That was image retention,not burn in.
Which becomes burn in after a short time. It also did not go away after many tries when it showed it. If it was image retention, it would have gone away by running some solid colors on the screen for hours, but it did not.
And last I checked, it is still called BURN-IN from many experts like CNET.
https://www.cnet.com/news/oled-vs-poled-screen-phones-burn-in/
Please educate yourself from the article above.
"
What exactly is burn-in?
Problems of a lingering afterimage have been around since the first days of plasma TV. Traditionally "burn-in" means that the afterimage (a ghostly "impression" of the image that was on the screen previously) never goes away; it's permanently burned into the screen. Image retention, on the other hand, implies something temporary, where the afterimage disappears eventually.

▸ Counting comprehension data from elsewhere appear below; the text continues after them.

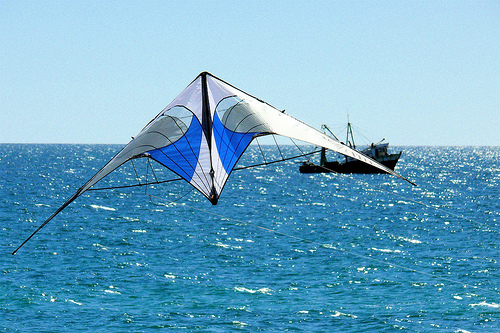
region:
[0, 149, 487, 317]
A large body of water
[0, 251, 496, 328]
Ripples in the water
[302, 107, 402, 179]
A ship in the water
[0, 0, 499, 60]
A light blue sky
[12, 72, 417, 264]
A kite in the air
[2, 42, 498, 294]
A natural landscape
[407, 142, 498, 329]
Shiny reflection on the water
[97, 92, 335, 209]
Blue, gray, and white colors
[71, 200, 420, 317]
Moving water effects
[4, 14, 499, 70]
A clear sky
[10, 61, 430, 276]
Kite on the air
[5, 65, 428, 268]
Kite form is stunt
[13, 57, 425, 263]
Kite is white, blue and gray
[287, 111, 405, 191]
Ship in the ocean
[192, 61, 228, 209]
Spine of kite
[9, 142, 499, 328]
Ocean is blue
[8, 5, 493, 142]
Sky is blue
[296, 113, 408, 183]
Ship is black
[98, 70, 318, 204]
Spreader of kite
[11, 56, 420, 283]
Kite is flying in the air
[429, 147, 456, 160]
furthest part of the sea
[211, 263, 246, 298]
ripples of ocean wwater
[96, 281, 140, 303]
section of the oceans water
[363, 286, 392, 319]
part of the sea water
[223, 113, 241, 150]
section of a kite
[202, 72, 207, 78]
edge of a kite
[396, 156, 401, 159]
front part of a boat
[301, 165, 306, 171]
back part of a boat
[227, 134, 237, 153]
blue section of a kite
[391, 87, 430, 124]
section of the sky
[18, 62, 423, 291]
a big blue and white kite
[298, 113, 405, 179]
a small boat in the background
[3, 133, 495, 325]
a blue stretch of ocean with small waves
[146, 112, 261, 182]
two blue triangles on the kite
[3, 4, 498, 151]
a cloudless blue sky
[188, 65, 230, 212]
a black stripe down the center of the kite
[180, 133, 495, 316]
two barely visible white strings attached to the kite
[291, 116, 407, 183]
a boat passing by in front of the kite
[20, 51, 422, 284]
a large kite being flown over the ocean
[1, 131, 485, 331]
a calm blue ocean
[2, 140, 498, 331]
Water is brilliant blue.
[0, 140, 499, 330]
Water sparkles in the sunshine.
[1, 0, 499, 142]
Sky is completely clear.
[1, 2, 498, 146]
Sky is free of clouds.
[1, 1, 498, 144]
Sky is light blue in color.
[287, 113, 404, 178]
Ship sailing on the waters.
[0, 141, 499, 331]
The water is very tranquil.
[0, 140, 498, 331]
Small ripples spread across the water.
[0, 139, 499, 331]
The water appears slightly choppy.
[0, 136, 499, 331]
The water has a soothing effect.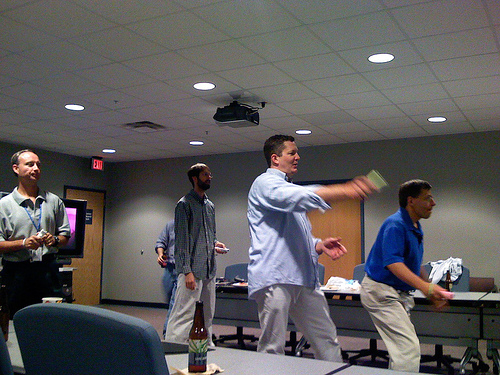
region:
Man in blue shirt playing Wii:
[244, 133, 388, 364]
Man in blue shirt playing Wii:
[358, 178, 454, 373]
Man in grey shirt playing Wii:
[162, 162, 230, 352]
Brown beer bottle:
[189, 298, 209, 373]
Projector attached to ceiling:
[211, 100, 261, 129]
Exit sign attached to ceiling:
[89, 155, 106, 172]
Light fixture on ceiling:
[192, 79, 217, 93]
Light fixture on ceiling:
[366, 52, 395, 64]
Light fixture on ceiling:
[427, 114, 447, 127]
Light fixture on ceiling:
[64, 102, 85, 113]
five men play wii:
[0, 147, 461, 362]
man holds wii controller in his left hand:
[210, 232, 230, 253]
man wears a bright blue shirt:
[362, 176, 427, 281]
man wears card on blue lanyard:
[0, 145, 70, 270]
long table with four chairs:
[215, 272, 475, 344]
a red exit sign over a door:
[91, 155, 101, 170]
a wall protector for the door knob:
[135, 246, 145, 256]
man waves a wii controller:
[245, 135, 385, 280]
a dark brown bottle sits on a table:
[185, 300, 205, 370]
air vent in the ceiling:
[118, 121, 168, 138]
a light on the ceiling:
[65, 99, 81, 113]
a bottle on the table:
[190, 301, 211, 370]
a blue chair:
[19, 300, 151, 367]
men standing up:
[12, 121, 470, 373]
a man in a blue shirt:
[351, 179, 437, 371]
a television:
[59, 196, 95, 261]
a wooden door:
[66, 184, 103, 301]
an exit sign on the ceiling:
[90, 155, 104, 167]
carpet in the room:
[93, 295, 171, 330]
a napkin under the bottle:
[180, 356, 219, 373]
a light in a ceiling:
[368, 49, 396, 67]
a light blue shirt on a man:
[239, 166, 325, 293]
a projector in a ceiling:
[210, 95, 275, 133]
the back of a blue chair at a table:
[12, 301, 169, 374]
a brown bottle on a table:
[185, 297, 210, 373]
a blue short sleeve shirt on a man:
[361, 207, 429, 290]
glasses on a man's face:
[201, 169, 215, 181]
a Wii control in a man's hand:
[213, 244, 233, 255]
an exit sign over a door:
[87, 153, 108, 173]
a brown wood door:
[60, 185, 110, 303]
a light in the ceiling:
[360, 50, 399, 67]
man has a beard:
[195, 177, 209, 189]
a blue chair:
[27, 309, 122, 338]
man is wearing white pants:
[179, 295, 189, 326]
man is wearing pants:
[255, 301, 286, 349]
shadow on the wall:
[117, 174, 151, 202]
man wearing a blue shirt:
[382, 217, 404, 253]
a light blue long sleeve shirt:
[266, 225, 304, 268]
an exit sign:
[91, 153, 108, 173]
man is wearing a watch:
[49, 234, 64, 245]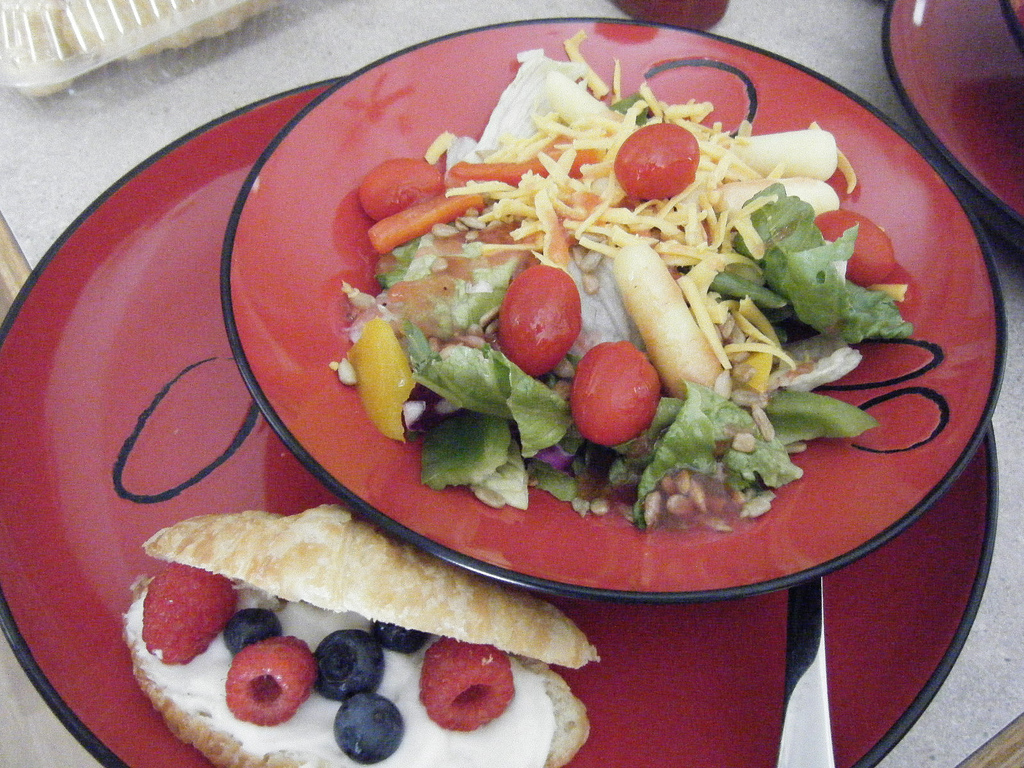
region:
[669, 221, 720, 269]
cheese in the salad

Whatever you call it, burn-in is generally caused by leaving a static section of screen on for a long time. Examples on TVs include logos and tickers at the bottom of news channels like CNN, a score bug from a baseball game, or the status display from a video game. You see more static images on phones, particularly the notification and navigation bars.
Watch this: What is Pixel Burn?
1:20
In most cases, those static sections of screens don't linger as faint afterimages. But on the Pixel 2 XL, the faint lines of the notification bar and hotkey buttons still stuck around after the display was turned off overnight and after running a screen burn-in fix video. These factors suggest that this issue is more persistent than standard image retention, which usually disappears after some time."